An article entitled, “Is mode of delivery associated with postpartum depression at 6 weeks: a prospective cohort study,” recently published by researchers from McMaster University, York University, the University of Toronto, St. Joseph’s Healthcare Hamilton and Mount Sinai Hospital, examines the relationship between delivery mode (vaginal versus caesarean section) and postpartum depression. This is one piece of a broader study, “The Ontario Mother and Infant Study (TOMIS) III,” which looked at the impact of delivery method on health outcomes, service use, and costs of care in the first postpartum year. A large sample of 2,560 women from 11 hospitals across Ontario participated in the study.
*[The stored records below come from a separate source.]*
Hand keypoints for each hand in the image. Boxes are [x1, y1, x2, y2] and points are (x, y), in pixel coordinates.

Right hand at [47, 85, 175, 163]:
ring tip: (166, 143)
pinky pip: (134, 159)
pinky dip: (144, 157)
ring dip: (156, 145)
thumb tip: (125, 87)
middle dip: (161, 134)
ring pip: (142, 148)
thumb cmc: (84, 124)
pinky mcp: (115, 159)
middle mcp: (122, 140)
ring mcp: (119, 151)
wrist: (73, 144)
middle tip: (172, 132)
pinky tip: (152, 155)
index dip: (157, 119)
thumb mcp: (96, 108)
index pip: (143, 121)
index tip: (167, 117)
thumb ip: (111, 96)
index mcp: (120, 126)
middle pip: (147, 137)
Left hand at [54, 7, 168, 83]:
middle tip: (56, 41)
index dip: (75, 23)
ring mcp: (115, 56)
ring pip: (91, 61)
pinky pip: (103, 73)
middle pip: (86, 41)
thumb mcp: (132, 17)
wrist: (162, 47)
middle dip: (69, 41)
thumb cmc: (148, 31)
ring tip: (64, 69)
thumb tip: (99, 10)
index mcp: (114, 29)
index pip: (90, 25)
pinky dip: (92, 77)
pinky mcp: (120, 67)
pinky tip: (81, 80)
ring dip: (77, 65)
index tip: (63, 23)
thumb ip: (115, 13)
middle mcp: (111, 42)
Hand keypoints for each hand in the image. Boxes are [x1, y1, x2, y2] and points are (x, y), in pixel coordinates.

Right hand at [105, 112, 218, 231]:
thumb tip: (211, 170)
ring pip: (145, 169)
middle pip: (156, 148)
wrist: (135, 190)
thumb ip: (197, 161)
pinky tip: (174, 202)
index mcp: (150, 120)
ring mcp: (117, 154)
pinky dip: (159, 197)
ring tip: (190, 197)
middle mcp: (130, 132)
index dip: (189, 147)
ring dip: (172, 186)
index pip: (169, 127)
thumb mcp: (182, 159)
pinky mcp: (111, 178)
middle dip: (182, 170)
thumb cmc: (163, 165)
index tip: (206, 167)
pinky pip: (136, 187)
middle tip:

While mode of delivery was not found to be significantly associated with postpartum depression, a number of other variables emerged as potential risk factors which have received little or no representation in the literature and should be explored in more depth in order to inform prevention and intervention strategies. These include:
- Urinary incontinence;
- Maternal readmission to hospital; and
- High number of unmet learning needs in hospital.
See Sword, W. et al. “Is mode of delivery associated with postpartum depression at 6 weeks: a prospective cohort study” (2011), BJOG, 118:966-977, and “The Ontario Mother and Infant Study (TOMIS) III: A multi-site cohort study of the impact of delivery method on health, service use, and costs of care in the first postpartum year” (2009), BMC Pregnancy and Childbirth, 9:16.
A number of other recent studies concerning postpartum depression have come to our attention. This is by no means a systematic update of the work being done in this area, but are presented here for your interest:
Illegas, L., McKay, K., Dennis, C-L., Ross, L.E. (2010) Postpartum depression among rural women from developed and developing countries: A Systematic Review. Journal of Rural Health, doi: 10.1111/j.1748-0361.2010.00339.x
A literature review on the rate of and risk factors for postpartum depression in rural communities within developed and developing countries. Further studies with clearly defined “rural” and “comparison” groups are needed to determine whether living in rural areas is associated with increased risk for postpartum depression in order to improve prevention and treatment programs for rural women.
Vigod, S. N., Villegas, L., Dennis, C.-L., Ross, L.E. (2010) Prevalence and risk factors for postpartum depression among women with preterm and low-birth-weight infants: a systematic review, British Journal of Obstetrics & Gynaecology, 117(5), 540-550.
Looks at rates of postpartum depression among women with premature or low-birth weight infants. Methods to identify and prevent postpartum depression in this vulnerable population are needed.
Chivers, M.L., Pittini, R., Villegas, L., Grigoriadis, S., Ross, L.E. The relationship between sexual function and depressive symptomatology in postpartum women: a pilot study. Journal of Sexual Medicine, (in press).
An assessment of current sexual functioning and sexual behaviour in women with and without symptoms of postpartum depression. Further research is needed to better understand the relationship between sexual dysfunction and depression among postpartum women, and to identify prevention and treatment options for both conditions.
Carter, W., Grigoriadis, S., Ross, L.E. (2010) Relationship distress and depression in postpartum women: Literature review and introduction of a Conjoint Interpersonal Psychotherapy Intervention, Archives of Women’s Mental Health, 13(3), 279-284.
Introduces a newly developed couple psychotherapy approach to treating postpartum depression in women who are also experiencing relationship distress. A case study illustrating the successful application of this approach is presented.